Ohio Gov. Mike DeWine (R) has signed legislation that prevents public schools and colleges in the state from requiring people to get a vaccine that has not been fully approved by the Food and Drug Administration (FDA).
The bill takes effect in 90 days and specifically targets the coronavirus vaccine — which was approved by the FDA for emergency use. House Bill 244 prohibits public schools, colleges, and universities in Ohio from requiring “an individual to receive a vaccine for which the United States Food and Drug Administration has not granted full approval.”

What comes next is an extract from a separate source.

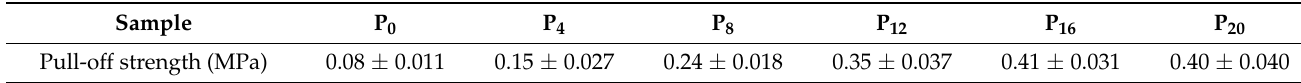
Table 3. The pull-off strength of the prepared coatings.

The legislation also prevents Ohio residents who have not received the emergency use vaccine from being discriminated against when it comes to being included in certain activities, like sports.
Columbus’s WBNS reported DeWine “signed the bill without comment, although a day earlier he said the FDA needs to move coronavirus vaccines from emergency use authorization to full approval as soon as possible,” citing his concern of the “emergency element.”

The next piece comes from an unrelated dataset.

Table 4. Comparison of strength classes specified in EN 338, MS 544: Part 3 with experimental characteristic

“It is past time for the FDA to take into account that hundreds of millions of people have received these vaccines, and move it from an emergency basis over to a regular basis,” DeWine said Tuesday. “That will help us, in Ohio and across the country, to get more people vaccinated.”
Ohio Senate Democrat Caucus leader Kenny Yuko took to Twitter Wednesday to express his frustration over the legislation being signed into law by Gov. DeWine.
I am disappointed by Governor DeWine’s decision to sign House Bill 244 into law. Public schools and universities in Ohio should be able to create policies to keep their students and employees safe. https://t.co/5nZy5x6vXI
— Senator Kenny Yuko (@KennyYuko) July 14, 2021
“I am disappointed by Governor DeWine’s decision to sign House Bill 244 into law. Public schools and universities in Ohio should be able to create policies to keep their students and employees safe,” Yuko said in the tweet.
“Vaccines are safe and effective,” Yuko added. “They have saved American lives and have allowed us to make so much progress against Covid-19, but we need to remain vigilant. This is not the time to let our guard down.”